De tels propos ont permis au même criminologue de faire récemment la promotion du programme Stop-and-Frisk implanté dans les années 1990. Comme les Américains d’hier, il faudrait, soulignait-il, « mettre en place un système dans lequel les jeunes seraient l’objet d’une surveillance constante, avec des policiers habillés en civil qui feraient des contrôles d’identité et des fouilles auprès de ces jeunes-là ». Le programme américain du Stop-and-Frisk, aussi surnommé « the war against black and brown people », a mené pendant quelques décennies à une foulée d’arrestations pour des infractions et des incivilités non liées aux armes à feu. En 2013, un jugement rendu par la Cour fédérale américaine a conclu que celui-ci avait été appliqué de manière inconstitutionnelle et qu’il était directement discriminatoire à l’égard des personnes noires et populations racisées.

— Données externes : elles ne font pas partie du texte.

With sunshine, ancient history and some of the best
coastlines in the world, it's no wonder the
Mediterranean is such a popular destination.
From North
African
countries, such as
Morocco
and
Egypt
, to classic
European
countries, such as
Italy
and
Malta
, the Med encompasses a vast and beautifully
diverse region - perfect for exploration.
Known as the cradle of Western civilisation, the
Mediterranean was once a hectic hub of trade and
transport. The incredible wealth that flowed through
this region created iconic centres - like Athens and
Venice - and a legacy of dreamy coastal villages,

Le populisme pénal constitue un affront aux droits fondamentaux des populations racisées.

Il tend à minimiser les impacts du profilage racial sur les individus et les communautés, et méprise les résultats des enquêtes publiques, les données statistiques sur la criminalité et les conclusions des tribunaux. Il a des effets concrets sur l’implantation de programmes problématiques de lutte contre la criminalité et la militarisation des quartiers pauvres et racisés. Dans son sillage, la mise en place d’escouades spéciales mène chaque fois à une multiplication des cas de profilage racial dans le nord-est de la ville et à l’arrestation disproportionnée de personnes noires pour des infractions non liées aux armes à feu. Dans le cas de l’escouade Quiétude, 75 % des personnes arrêtées et accusées en 2019 étaient noires alors que moins de 30 % des charges portées contre elles étaient en lien avec les armes à feu ou des actes criminels.

Bien que ces chiffres témoignent du caractère discriminatoire des escouades et des pratiques d’interpellations, ELTA, une escouade permanente affectée à la lutte contre le trafic d’armes, entre en vigueur le 23 février 2021. Elle implique une vingtaine de policiers supplémentaires ainsi qu’un budget de 3 millions de dollars par année. L’ironie, c’est qu’en plus de (re)produire des inégalités raciales et socio-économiques dans les quartiers ciblés, ces logiques répressives – dans lesquelles nous nous sommes socialement enfermés depuis les 40 dernières années – se sont avérées un échec pour répondre aux problèmes sociaux tels que la violence par armes à feu.

La remontée du populisme pénal est inquiétante. Elle détourne une fois de plus l’attention des problèmes décriés depuis plusieurs années : la concentration de la pauvreté, la ségrégation dans la distribution des deniers publics, l’appauvrissement des ménages et le sous-financement des établissements scolaires, des organismes communautaires et des initiatives locales.

Nos élus continuent de nier l’expertise de ceux et celles qui œuvrent au quotidien auprès des jeunes dans ces quartiers.

Mieux reconnus et financés, les organismes et initiatives locales pourraient se consacrer aux enjeux de marginalisation que les jeunes subissent et permettre des interventions adaptées avant que la violence ne devienne une opportunité.

Les évènements récents ne doivent pas mettre fin à notre réflexion sur l’avenir de la police et des communautés, mais au contraire la nourrir. Il est de notre responsabilité collective de ne pas se servir des évènements tragiques des dernières semaines comme d’une aubaine pour mettre une fois de plus les institutions de sécurité publique à l’abri de la critique.

* Ted Rutland est professeur agrégé au département de géographie, urbanisme et environnement de l’Université Concordia ; Jade Bourdages est professeure à l’École de travail social de l’Université du Québec à Montréal et Karl Beaulieu est candidat à la maîtrise à l’École de criminologie de l’Université de Montréal.